The video, based on a concept by Joey Kneiser, who is in the band Glossary with Barnes and is a good friend of Moreland’s, is a perceptive response to the Oklahoma singer-songwriter’s stately but raw confession. One of 10 marrow-deep songs on the Oklahoma-based singer-songwriter’s upcoming release High on Tulsa Heat, “Cherokee” was inspired by a dream, and he prefers to leave open to interpretation, story-wise….
As its verses are carried forward by guitar lines quietly unspooling, and Moreland sings of a broken heart in his glowing, grainy baritone, the specifics of his confession blur, but also open up to encompass the profound and commonplace reality of loneliness. Where Moreland’s lost one has gone or even who she may be — a parent? A lover? — doesn’t really matter.
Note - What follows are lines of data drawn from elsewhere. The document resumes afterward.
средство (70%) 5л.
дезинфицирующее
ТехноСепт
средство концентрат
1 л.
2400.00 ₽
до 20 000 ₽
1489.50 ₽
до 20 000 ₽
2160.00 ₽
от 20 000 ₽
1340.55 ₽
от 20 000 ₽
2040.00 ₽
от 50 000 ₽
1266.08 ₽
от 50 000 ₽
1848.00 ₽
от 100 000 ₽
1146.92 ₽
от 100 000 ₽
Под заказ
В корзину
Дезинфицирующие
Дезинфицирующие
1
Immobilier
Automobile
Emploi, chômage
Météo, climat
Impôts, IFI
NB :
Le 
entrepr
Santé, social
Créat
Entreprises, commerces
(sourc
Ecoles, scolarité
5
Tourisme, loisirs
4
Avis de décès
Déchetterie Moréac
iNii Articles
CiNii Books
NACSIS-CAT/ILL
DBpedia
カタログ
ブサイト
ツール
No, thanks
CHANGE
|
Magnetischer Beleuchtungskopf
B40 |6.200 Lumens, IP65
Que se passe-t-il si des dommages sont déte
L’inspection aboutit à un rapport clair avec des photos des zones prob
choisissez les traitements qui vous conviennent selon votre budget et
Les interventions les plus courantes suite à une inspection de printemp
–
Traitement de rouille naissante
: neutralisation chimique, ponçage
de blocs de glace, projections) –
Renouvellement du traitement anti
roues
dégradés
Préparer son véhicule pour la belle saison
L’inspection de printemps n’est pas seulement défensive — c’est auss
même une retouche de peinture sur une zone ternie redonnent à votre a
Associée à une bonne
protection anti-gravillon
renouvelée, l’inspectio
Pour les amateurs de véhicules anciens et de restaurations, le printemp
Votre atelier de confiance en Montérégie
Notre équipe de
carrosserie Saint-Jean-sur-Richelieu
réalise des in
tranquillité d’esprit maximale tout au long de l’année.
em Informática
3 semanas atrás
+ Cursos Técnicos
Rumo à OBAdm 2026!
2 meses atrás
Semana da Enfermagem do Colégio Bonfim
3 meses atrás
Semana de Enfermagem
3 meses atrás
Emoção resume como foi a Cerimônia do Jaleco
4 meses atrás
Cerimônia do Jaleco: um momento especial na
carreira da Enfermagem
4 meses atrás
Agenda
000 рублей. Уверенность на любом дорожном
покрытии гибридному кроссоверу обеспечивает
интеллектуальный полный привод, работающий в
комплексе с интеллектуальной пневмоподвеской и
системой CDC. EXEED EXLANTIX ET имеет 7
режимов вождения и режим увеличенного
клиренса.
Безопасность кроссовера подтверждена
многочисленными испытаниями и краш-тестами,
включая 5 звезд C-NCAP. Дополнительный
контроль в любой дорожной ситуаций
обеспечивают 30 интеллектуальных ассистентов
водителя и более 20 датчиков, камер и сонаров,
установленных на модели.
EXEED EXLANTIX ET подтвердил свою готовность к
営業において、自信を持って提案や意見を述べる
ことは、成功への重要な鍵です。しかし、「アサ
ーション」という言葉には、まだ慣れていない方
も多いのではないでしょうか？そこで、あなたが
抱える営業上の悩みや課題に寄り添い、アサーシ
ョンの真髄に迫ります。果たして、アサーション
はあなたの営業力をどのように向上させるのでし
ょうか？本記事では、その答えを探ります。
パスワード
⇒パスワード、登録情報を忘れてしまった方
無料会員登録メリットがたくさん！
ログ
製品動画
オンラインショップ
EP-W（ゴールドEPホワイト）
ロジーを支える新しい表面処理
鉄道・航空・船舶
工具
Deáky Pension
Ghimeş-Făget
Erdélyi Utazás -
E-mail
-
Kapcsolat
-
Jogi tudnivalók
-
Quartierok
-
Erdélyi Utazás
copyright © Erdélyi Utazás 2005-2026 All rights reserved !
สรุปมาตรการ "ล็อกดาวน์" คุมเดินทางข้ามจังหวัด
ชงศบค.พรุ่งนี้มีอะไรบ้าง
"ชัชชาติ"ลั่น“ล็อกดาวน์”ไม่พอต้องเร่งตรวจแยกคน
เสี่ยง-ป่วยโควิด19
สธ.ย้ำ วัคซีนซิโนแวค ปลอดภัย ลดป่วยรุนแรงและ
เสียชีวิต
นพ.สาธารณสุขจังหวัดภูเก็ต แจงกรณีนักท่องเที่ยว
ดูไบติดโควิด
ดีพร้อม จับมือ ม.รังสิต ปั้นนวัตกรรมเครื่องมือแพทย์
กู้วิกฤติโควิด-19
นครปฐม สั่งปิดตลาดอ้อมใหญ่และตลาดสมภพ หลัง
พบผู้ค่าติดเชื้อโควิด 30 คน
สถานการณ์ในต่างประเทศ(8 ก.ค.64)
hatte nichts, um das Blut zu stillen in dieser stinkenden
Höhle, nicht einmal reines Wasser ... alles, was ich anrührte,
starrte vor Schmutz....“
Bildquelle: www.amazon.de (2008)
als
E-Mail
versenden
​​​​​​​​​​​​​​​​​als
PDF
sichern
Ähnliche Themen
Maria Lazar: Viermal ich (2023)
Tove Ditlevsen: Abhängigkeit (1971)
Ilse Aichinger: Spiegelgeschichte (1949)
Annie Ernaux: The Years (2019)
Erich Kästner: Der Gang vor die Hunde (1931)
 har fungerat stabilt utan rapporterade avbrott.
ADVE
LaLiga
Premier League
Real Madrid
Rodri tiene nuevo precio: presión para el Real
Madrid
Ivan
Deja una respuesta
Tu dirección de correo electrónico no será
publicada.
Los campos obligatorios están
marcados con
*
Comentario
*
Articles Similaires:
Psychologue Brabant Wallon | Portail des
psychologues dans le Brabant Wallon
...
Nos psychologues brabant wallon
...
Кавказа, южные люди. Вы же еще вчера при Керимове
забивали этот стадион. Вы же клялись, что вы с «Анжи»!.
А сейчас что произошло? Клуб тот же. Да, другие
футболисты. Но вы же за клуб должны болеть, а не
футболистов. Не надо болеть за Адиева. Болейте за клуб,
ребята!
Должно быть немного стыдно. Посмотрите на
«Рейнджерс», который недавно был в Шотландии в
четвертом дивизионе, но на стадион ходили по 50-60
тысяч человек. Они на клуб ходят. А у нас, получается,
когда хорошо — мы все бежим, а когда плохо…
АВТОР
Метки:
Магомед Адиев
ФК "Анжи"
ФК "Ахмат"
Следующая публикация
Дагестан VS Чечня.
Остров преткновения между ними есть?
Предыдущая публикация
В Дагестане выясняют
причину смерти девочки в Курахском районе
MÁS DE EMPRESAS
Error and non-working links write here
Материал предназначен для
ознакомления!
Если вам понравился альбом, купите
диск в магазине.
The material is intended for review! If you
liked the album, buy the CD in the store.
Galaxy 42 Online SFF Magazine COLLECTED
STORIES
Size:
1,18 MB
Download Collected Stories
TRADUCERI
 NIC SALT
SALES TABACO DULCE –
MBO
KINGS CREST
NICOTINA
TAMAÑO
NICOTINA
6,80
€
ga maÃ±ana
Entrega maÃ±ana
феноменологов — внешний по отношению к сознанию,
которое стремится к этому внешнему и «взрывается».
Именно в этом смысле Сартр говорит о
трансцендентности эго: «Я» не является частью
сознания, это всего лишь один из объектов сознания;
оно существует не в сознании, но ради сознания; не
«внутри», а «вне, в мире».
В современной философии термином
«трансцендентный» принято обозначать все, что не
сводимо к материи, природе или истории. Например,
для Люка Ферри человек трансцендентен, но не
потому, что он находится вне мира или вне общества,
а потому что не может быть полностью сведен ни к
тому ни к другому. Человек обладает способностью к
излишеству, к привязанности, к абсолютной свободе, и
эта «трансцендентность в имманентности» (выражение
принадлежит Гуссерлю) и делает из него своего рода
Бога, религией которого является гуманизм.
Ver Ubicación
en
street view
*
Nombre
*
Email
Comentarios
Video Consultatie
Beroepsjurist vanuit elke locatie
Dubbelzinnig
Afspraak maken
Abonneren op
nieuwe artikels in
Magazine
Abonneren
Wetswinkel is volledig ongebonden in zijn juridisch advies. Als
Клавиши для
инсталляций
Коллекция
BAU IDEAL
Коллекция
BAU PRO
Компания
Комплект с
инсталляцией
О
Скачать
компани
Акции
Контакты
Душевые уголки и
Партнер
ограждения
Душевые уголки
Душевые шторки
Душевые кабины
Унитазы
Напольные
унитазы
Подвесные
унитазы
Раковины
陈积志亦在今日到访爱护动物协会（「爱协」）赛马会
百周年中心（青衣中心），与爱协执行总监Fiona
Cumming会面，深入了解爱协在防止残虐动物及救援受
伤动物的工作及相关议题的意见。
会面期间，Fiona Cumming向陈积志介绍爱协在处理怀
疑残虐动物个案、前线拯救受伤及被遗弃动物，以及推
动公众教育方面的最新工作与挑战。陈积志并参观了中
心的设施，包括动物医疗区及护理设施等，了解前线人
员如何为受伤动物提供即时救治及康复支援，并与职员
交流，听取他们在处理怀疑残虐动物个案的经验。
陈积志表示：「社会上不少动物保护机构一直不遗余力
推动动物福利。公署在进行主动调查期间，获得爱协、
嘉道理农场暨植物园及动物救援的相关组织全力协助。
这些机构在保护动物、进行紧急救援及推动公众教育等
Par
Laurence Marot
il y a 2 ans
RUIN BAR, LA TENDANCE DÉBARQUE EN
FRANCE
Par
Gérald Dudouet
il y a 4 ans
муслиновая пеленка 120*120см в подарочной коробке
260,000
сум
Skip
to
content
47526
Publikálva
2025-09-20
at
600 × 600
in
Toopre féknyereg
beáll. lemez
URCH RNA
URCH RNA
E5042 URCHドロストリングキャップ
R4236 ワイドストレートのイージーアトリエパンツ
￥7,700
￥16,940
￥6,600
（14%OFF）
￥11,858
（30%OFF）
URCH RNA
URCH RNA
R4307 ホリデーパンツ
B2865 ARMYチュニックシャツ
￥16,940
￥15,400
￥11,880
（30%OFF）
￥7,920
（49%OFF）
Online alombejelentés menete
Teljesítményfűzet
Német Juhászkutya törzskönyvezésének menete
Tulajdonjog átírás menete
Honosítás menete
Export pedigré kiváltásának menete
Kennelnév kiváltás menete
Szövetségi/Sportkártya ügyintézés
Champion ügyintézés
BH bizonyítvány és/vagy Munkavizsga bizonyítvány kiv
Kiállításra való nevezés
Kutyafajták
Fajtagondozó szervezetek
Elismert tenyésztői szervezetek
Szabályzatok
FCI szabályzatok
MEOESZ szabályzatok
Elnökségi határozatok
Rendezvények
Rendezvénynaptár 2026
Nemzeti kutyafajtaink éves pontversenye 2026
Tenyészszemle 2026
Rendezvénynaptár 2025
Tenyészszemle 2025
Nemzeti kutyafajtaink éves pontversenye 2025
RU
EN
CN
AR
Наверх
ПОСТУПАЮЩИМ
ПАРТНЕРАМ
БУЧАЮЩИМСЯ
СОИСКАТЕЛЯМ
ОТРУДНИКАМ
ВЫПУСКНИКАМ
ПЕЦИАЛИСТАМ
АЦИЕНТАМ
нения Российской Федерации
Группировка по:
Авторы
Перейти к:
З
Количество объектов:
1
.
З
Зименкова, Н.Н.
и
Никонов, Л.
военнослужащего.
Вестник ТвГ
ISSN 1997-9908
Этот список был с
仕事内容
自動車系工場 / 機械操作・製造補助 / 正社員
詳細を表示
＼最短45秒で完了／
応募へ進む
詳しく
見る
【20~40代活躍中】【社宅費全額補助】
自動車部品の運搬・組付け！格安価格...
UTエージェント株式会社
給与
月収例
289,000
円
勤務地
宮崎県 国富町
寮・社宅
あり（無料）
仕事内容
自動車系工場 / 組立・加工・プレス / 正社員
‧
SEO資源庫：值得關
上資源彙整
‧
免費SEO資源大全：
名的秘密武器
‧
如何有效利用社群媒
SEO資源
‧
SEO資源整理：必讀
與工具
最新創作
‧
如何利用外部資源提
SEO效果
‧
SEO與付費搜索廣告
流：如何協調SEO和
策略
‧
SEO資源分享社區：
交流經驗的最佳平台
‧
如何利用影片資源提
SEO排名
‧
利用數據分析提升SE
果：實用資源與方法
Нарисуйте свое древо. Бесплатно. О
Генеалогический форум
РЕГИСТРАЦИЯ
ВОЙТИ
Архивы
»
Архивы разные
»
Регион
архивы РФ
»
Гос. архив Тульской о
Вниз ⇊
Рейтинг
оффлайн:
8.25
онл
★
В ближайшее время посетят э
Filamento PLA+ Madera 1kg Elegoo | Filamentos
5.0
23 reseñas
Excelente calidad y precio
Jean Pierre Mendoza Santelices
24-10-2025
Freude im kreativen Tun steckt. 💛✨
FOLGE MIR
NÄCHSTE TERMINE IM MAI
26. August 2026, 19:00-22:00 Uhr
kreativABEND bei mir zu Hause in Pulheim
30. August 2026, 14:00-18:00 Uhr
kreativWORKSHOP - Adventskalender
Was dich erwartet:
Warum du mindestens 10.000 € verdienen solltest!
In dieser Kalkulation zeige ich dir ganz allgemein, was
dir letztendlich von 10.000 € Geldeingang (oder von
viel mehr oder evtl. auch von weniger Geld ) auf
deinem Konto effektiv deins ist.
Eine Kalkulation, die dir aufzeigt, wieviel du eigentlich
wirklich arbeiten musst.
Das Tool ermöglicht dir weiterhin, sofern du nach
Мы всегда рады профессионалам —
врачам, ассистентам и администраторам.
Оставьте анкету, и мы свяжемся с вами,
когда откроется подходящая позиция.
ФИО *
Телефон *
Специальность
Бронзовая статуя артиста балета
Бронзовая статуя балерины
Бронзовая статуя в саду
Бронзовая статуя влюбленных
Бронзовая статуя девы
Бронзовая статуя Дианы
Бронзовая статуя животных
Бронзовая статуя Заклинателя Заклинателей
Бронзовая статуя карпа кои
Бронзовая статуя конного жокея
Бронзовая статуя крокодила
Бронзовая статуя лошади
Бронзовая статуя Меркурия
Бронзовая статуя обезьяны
The song’s lesson is the way the singer sits with grief, feels it sand off the hard edges of defensiveness. “You’d carve those doubts right out of me,” Moreland sings to the one who doesn’t hear him.
“Cherokee,” like its video, carves out a space where the listener can contemplate surviving such doubts, because that’s just reality for anyone born into a physical form that doesn’t last forever. No spoilers — “Cherokee” is a story of life as it’s really lived. Dark as its edges may be, it’s not horror. It’s humanity.
There’s palpable pain and wrenching soulfulness in Moreland’s voice; the lyrics are cryptic but engrossing; and the music is hard to shake off — as you listen, you can’t help be think about the people you’ve loved and lost yourself.